AUFGABEN =>
1 > Fasse im Textauszug über Neuchâtel Xamax den ersten Absatz, der mit „Vier Verfahren hat alleine“ beginnt, als kurze Stichpunktliste zusammen. Die wichtigsten Fakten müssen erhalten bleiben.
2 > Schreibe den Textauszug über Neuchâtel Xamax im Anschluss an seinen letzten Satz weiter.

Neuchâtel Xamax droht das Lichterlöschen

Vier Verfahren hat alleine die Swiss Football League gegen Neuchâtel Xamax am Laufen. Dazu kommen Untersuchungen der Staatsanwaltschaften Genf und Neuenburg. Und demnächst eine Klage aus Spanien, wo Almeria noch immer auf die Ablösesumme für Stürmer Uche wartet. Am schwersten aber wiegt: Wenn Präsident Tschagajew die Probleme nicht löst, steht niemand bereit, um den Club zu retten.

Auf dem Weg zum Staatsanwalt: Bulat Tschagajew (l.) und sein neuester Anwalt Jacques Barillon. (Bild: Keystone)

Vier Verfahren hat alleine die Swiss Football League gegen Neuchâtel Xamax am laufen. Dazu kommen Untersuchungen der Staatsanwaltschaften Genf und Neuenburg. Und demnächst eine Klage aus Spanien, wo Almeria noch immer auf die Ablösesumme für Stürmer Uche wartet. Am schwersten aber wiegt: Wenn Präsident Tschagajew die Probleme nicht löst, steht niemand bereit, um den Club zu retten.

GESPEICHERTE EINTRÄGE =>
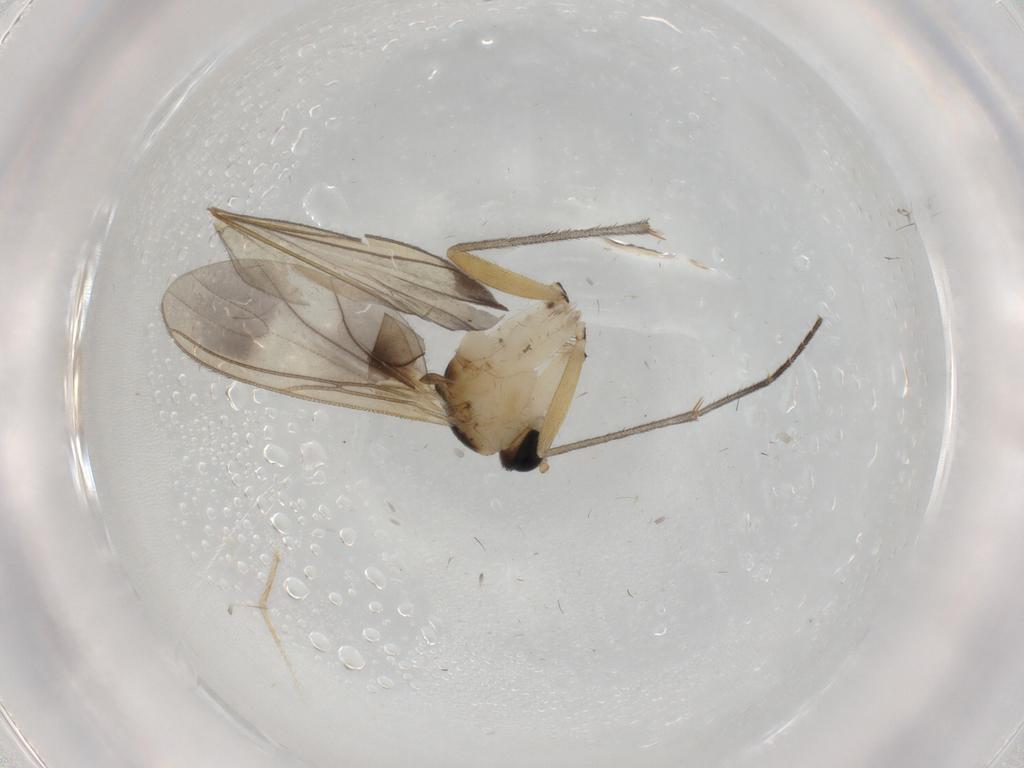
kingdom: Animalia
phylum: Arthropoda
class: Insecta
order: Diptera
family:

==

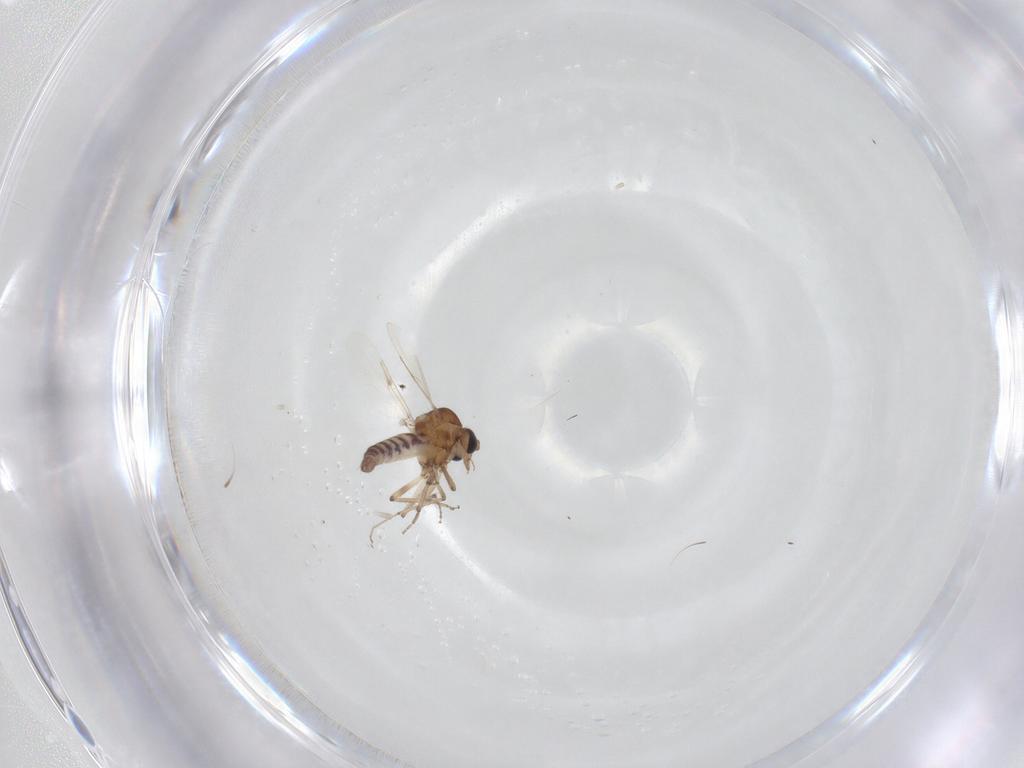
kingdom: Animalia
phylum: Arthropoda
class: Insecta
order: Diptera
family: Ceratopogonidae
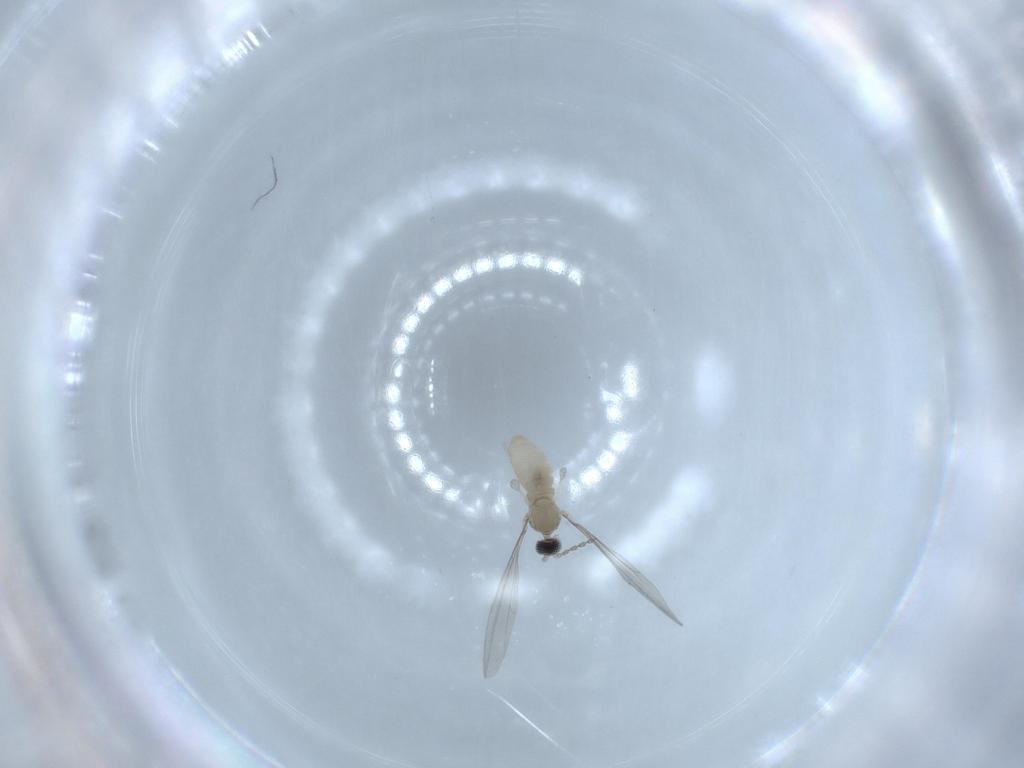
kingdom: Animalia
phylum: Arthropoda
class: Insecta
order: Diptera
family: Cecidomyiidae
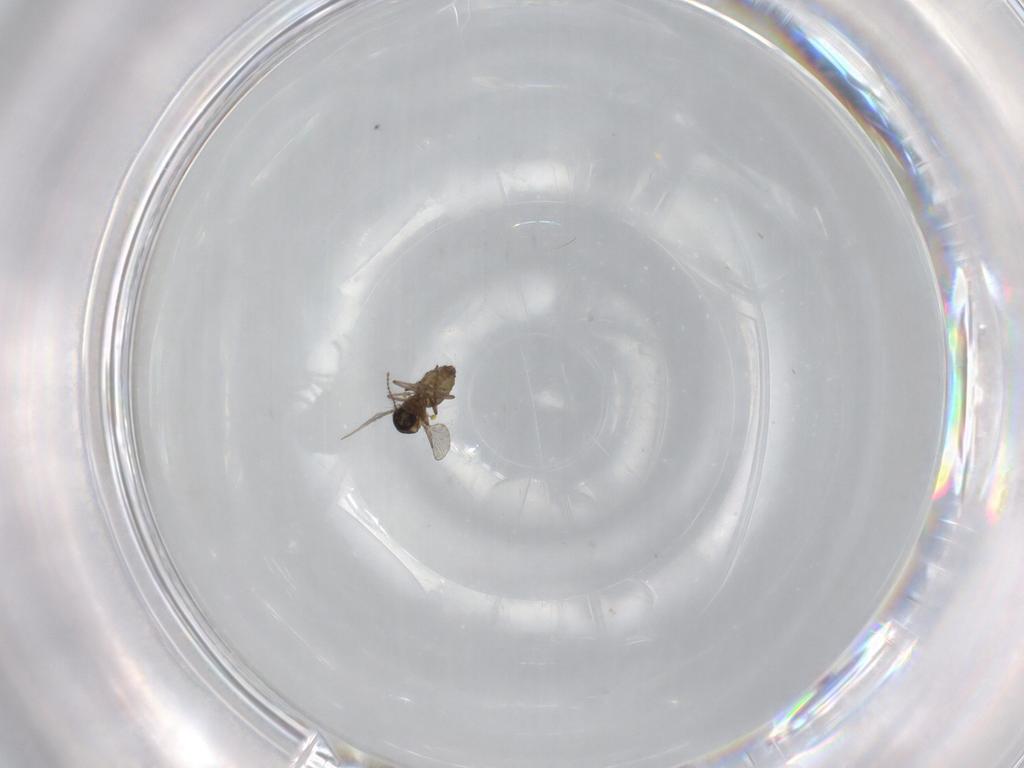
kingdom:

LÖSUNGEN =>
1 >
- Die Swiss Football League führt vier Verfahren gegen Neuchâtel Xamax.
- Die Staatsanwaltschaften Genf und Neuenburg ermitteln.
- Aus Spanien droht eine Klage: Almeria wartet noch auf die Ablösesumme für Stürmer Uche.
- Am schwersten wiegt: Löst Präsident Tschagajew die Probleme nicht, steht niemand zur Rettung des Clubs bereit.

2 >
Die gute Nachricht zuerst: Neuchâtel Xamax wird am Sonntag, 11. Dezember zum letzten Spiel der Vorrunde gegen den FC Basel antreten (16 Uhr, Maladière). Das wars dann aber leider auch schon, was vom Neuenburgersee an Positivem zu vermelden ist. In einem halben Jahr hat Präsident und Eigentümer Bulat Tschagajew das einst stolze Xamax bis kurz vor den Kollaps geführt. Und es ist nicht ganz einfach, bei all den offenen Baustellen den Überblick zu bewahren.

Da wäre zunächst der Umstand, dass es gar nicht selbstverständlich ist, dass die Profis von Xamax gegen den FCB auflaufen. Es ist nämlich zur unschönen Tradition geworden, dass die Spieler am Neuenburgersee nicht pünktlich bezahlt werden. Derzeit wartet das Team auf die Novemberlöhne. Und «L’Express» berichtet, Präsident Tschagajew habe eine Aussprache mit den Spielern am Donnerstag platzen lassen, obwohl er an diesem Tag auf der Geschäftsstelle gesichtet wurde.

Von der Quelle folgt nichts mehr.